Super 8 is a movie whose intentions are so admirable one dearly wants to embrace it, yet the film is undone by nagging inconsistencies. Writer-director J.J. Abrams crafts an unabashed homage to the groundbreaking sci-fi family films of Steven Spielberg, a choice which itself drew hostility in some quarters since Spielberg remains a polarising figure. What his detractors fail to acknowledge is that Spielberg was the man who humanized the summer blockbuster and in an age of CGI spectacle but emotional sterility, we could do with more of his human touch. Throughout his career, though specifically in the two films Super 8 harks to: Close Encounters of the Third Kind (1977) and E.T. The Extraterrestrial (1982), Spielberg argued our sense of wonder is what binds and defines us as human beings, but Abrams has a more ambiguous message to impart. The underlining theme is that we must learn to endure in the face of tragedy, lest we become embittered, vindictive mutations of ourselves, but the lack of moral clarity works against the worthy sentiment. Given the mysterious menace is on a homicidal rampage for two thirds of the film, it is hard to get as dewy eyed over the climax as we were when Elliot said goodbye to E.T. or Roy Neary stepped aboard that Mothership.

Ironically, where Abrams most succeeds in aping Spielberg is with the most underrated aspect of his craft, namely his ability to draw vivid relationships and evoke universal childhood anxieties. There is a clever plot parallel in how the disappearance of the sheriff leaves Jackson at the mercy of the confused and resentful townsfolk (look out for Homer Simpson himself, Dan Castellaneta in a small role), much the same as his wife’s passing left Joe in the hands of a man who cannot understand his own son. By far the sweetest, most affecting aspect of the film is the heartfelt romance between Alice and Joe, highlighted in the charming moment he suddenly realises how great an actress she is and later, falls for her in zombie makeup. Joel Courtney and Elle Fanning are excellent. While some of the other youngsters err towards The Goonies style of childish over-emoting, their amateur movie-making efforts are genuinely endearing and may strike a chord with other aspiring young filmmakers. There is no real reason why this film takes place in 1979, but Abrams produces an affecting ode to an analog childhood of monster model kits, smudgy comic books, primitive videogames and stadium rock.

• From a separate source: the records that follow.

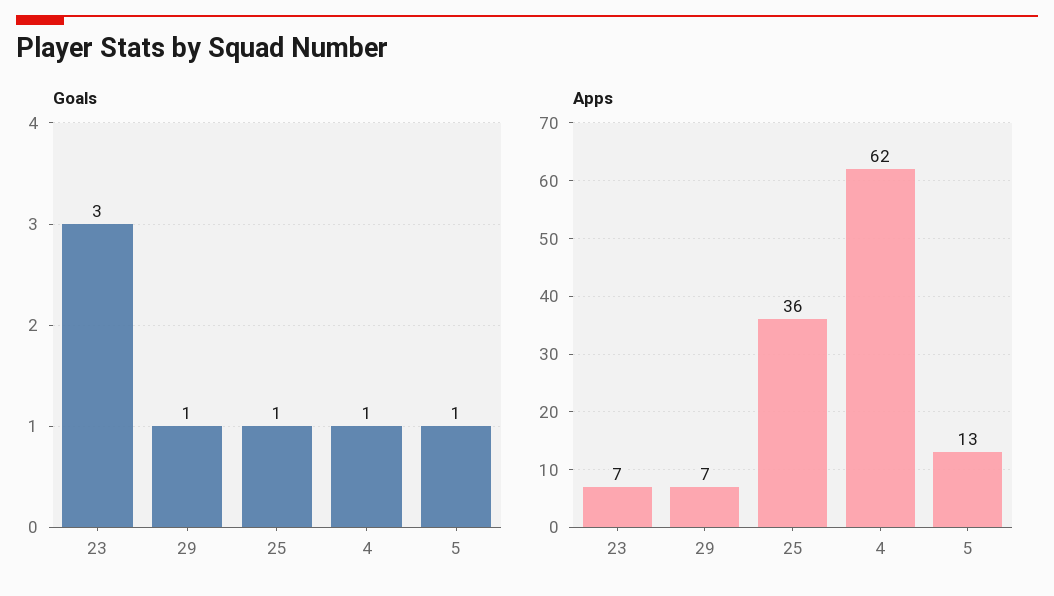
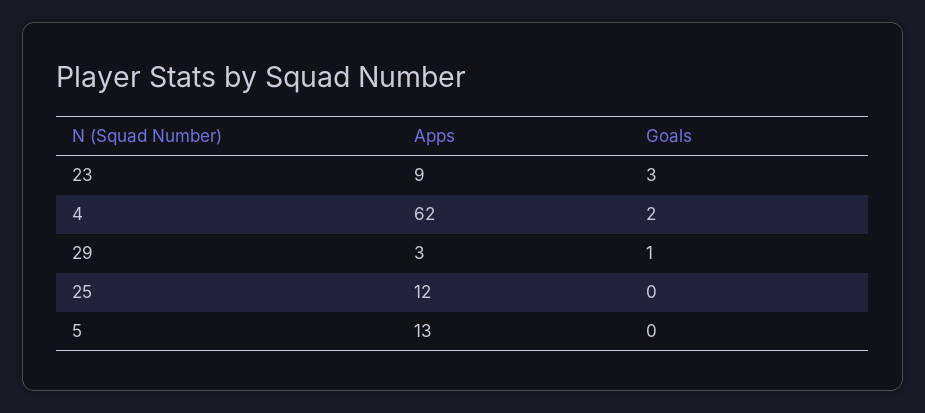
  {
    "Goals": {
      "23": 3,
      "29": 1,
-     "25": 1,
+     "25": 0,
-     "4": 1,
+     "4": 2,
-     "5": 1
+     "5": 0
    },
    "Apps": {
-     "23": 7,
+     "23": 9,
-     "29": 7,
+     "29": 3,
-     "25": 36,
+     "25": 12,
      "4": 62,
      "5": 13
    }
  }

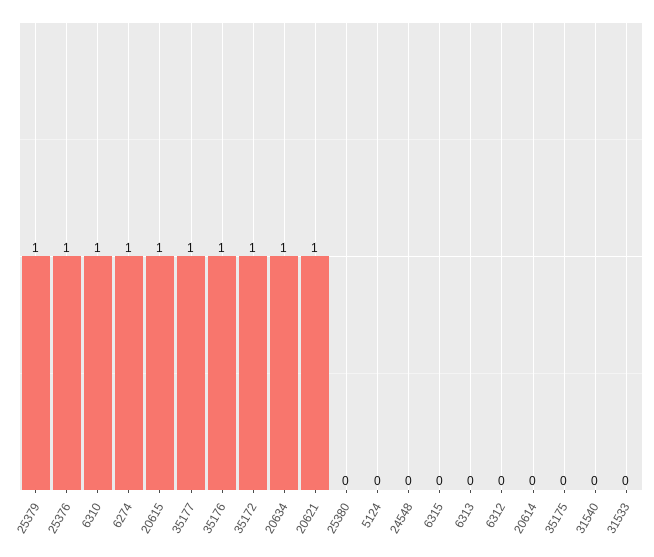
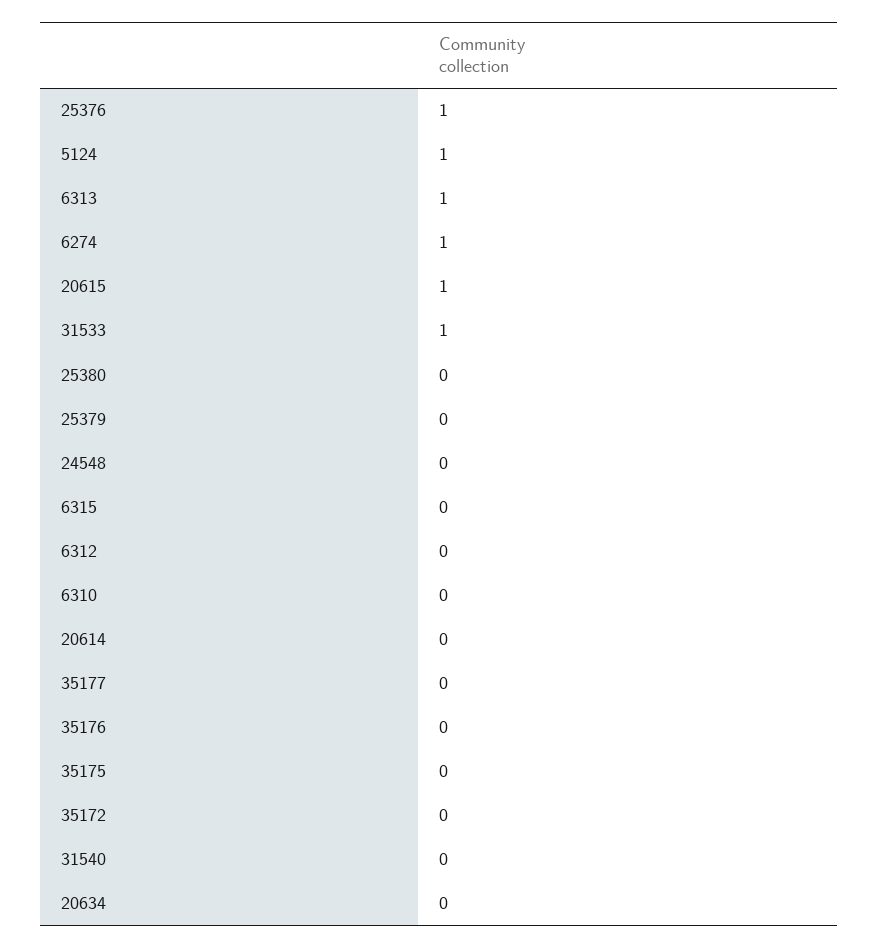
  {
-   "25379": 1,
+   "25379": 0,
    "25376": 1,
-   "6310": 1,
+   "6310": 0,
    "6274": 1,
    "20615": 1,
-   "35177": 1,
+   "35177": 0,
-   "35176": 1,
+   "35176": 0,
-   "35172": 1,
+   "35172": 0,
-   "20634": 1,
+   "20634": 0,
-   "20621": 1,
    "25380": 0,
-   "5124": 0,
+   "5124": 1,
    "24548": 0,
    "6315": 0,
-   "6313": 0,
+   "6313": 1,
    "6312": 0,
    "20614": 0,
    "35175": 0,
    "31540": 0,
-   "31533": 0
+   "31533": 1
  }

That the children’s film-within-a-film is a zombie flick and not a UFO adventure, suggests this is as much influenced by George A. Romero as by Spielberg. In fact it lifts a gag from Night of the Living Dead (1968) when Charles remarks of the disaster “It’s on the news, so that means it’s real.”

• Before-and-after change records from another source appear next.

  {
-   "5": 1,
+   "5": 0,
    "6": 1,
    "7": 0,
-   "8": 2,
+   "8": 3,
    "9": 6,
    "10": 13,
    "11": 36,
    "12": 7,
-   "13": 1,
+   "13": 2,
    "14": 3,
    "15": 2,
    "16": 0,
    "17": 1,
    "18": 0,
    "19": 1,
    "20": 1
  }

Although Abrams does not exert the same grip on the human pulse as Spielberg does, his set-pieces are executed with panache and a subtlety in common with celebrated sequences from Close Encounters, notably the buildup to the approaching menace through electrical devices going haywire and dogs fleeing town. Super 8 builds to a Spielbergian send-off that while visually spectacular is not as cathartic as it ought to be, although the effervescent leads add some welcome emotional weight to their personal subplot and the end credits treat is ingratiating.